__PROBLEM REQUIREMENTS__
Reproduce everything from the line containing "la décoration d'intérieur" down to the end of the data, switching "Nous localiser" to "Nous trouver" and leaving every other character unchanged. Omit the pictures from the output.
Segment Start: TASK INPUTS
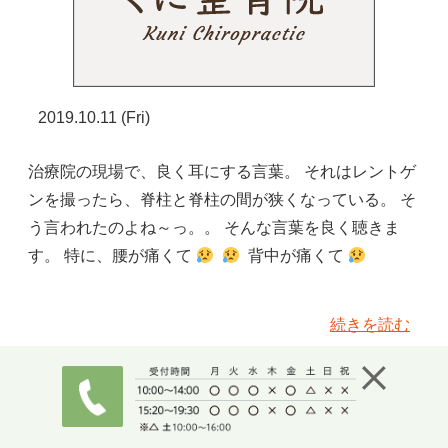
2019.10.11 (Fri)
治療院の現場で、良く耳にする言葉。 それはレントゲ
ンを撮ったら、脊柱と脊柱の間が狭くなっている。 そ
う言われたのよね～っ。。 そんな言葉を良く聴きま
す。 特に、腰が痛くて
背中が痛くて
続きを読む
シンスプリント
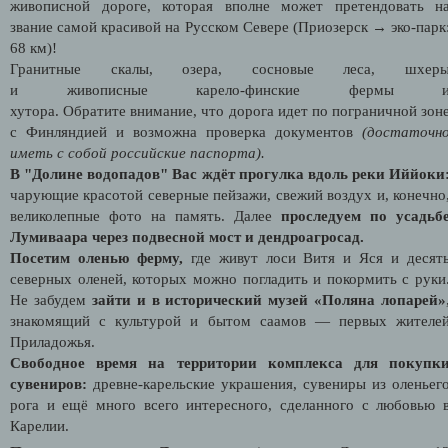
живописной дороге, которая вполне может претендовать н
звание самой красивой на Русском Севере
(Приозерск → эко-парк
68 км)!
Гранитные скалы, озера, сосновые леса, шхер
и живописные карело-финские фермы 
хутора. Обратите внимание, что дорога идет по пограничной зон
с Финляндией и возможна проверка документов
(достаточн
иметь с собой российские паспорта).
В "Долине водопадов" Вас ждёт прогулка вдоль реки Иййоки
чарующие красотой северные пейзажи, свежий воздух и, конечно
великолепные фото на память. Далее
проследуем по усадьб
Лумиваара через подвесной мост и дендроагросад.
Посетим оленью ферму,
где живут лоси Витя и Яся и десят
северных оленей, которых можно погладить и покормить с руки
Не забудем
зайти и в исторический музей «Поляна лопарей»
знакомящий с культурой и бытом саамов — первых жителе
Приладожья.
Свободное время на территории комплекса для покупк
сувениров:
древне-карельские украшения, сувениры из оленьег
рога и ещё много всего интересного, сделанного с любовью 
Карелии.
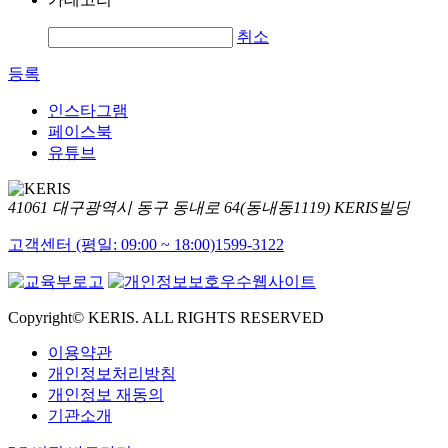
취소
등록
인스타그램
페이스북
유튜브
41061 대구광역시 동구 동내로 64(동내동1119) KERIS빌딩
고객센터 (평일: 09:00 ~ 18:00)
1599-3122
Copyright© KERIS. ALL RIGHTS RESERVED
이용약관
개인정보처리방침
개인정보 재동의
기관소개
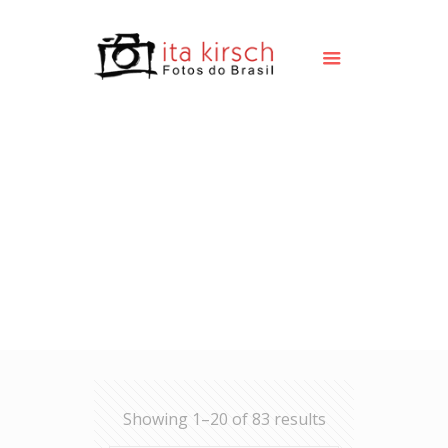
Showing 1–20 of 83 results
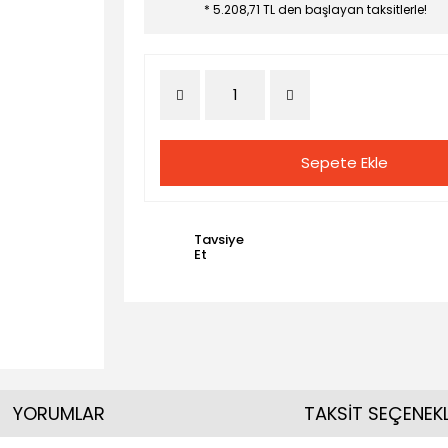
* 5.208,71 TL den başlayan taksitlerle!
Sepete Ekle
Tavsiye
Et
YORUMLAR
TAKSİT SEÇENEKL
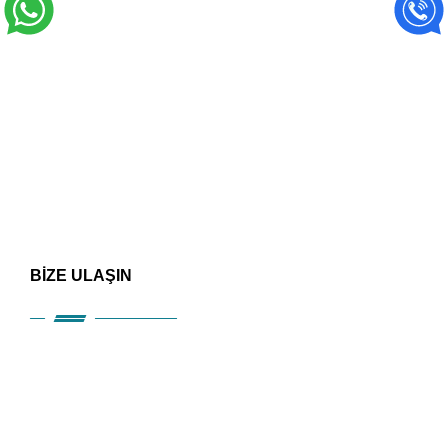
BİZE ULAŞIN
HIZLI ERİŞİM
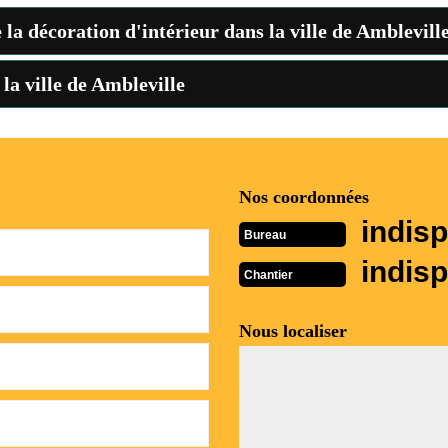
 la décoration d'intérieur dans la ville de Amblevill
a ville de Ambleville
Nos coordonnées
indisp
Bureau
indisp
Chantier
Nous localiser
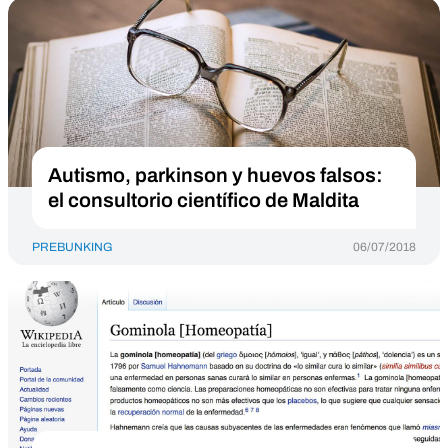
Autismo, parkinson y huevos falsos:
el consultorio científico de Maldita
PREBUNKING
06/07/2018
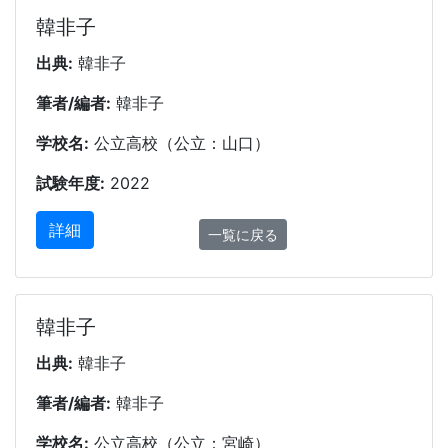
韓非子
出典:
韓非子
筆者/編者:
韓非子
学校名:
公立高校（公立：山口）
試験年度:
2022
詳細
一覧に戻る
韓非子
出典:
韓非子
筆者/編者:
韓非子
学校名:
公立高校（公立：宮崎）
Segment End: TASK INPUTS
__ANSWER TO THE EXERCISE__
 la décoration d'intérieur dans la ville de Amblevill
a ville de Ambleville
Nos coordonnées
indisp
Bureau
indisp
Chantier
Nous trouver
Autismo, parkinson y huevos falsos:
el consultorio científico de Maldita
PREBUNKING
06/07/2018
韓非子
出典:
韓非子
筆者/編者:
韓非子
学校名:
公立高校（公立：山口）
試験年度:
2022
詳細
一覧に戻る
韓非子
出典:
韓非子
筆者/編者:
韓非子
学校名:
公立高校（公立：宮崎）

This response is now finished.